Copy whichever lines of the data hold the word "Trône".

== DATA UNDER STUDY

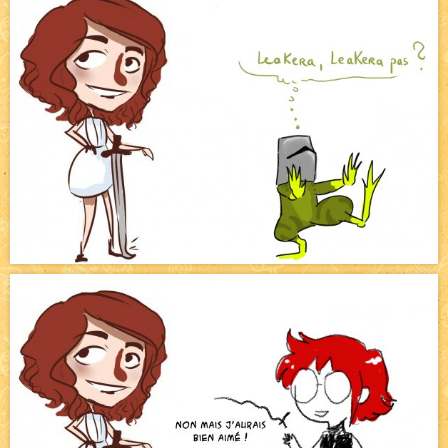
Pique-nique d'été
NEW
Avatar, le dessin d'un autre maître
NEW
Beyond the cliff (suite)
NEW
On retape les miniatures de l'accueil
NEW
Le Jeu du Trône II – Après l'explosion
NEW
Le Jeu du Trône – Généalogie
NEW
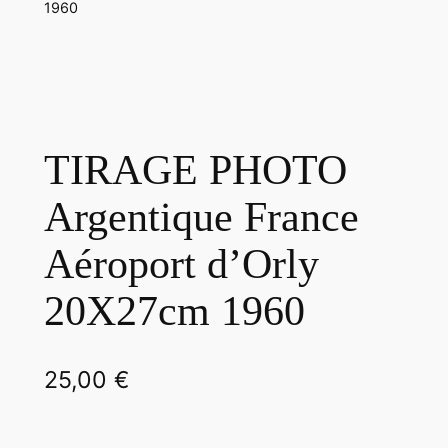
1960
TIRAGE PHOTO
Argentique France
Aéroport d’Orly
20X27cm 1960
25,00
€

====

> COMPLETED TASK
Le Jeu du Trône II – Après l'explosion
Le Jeu du Trône – Généalogie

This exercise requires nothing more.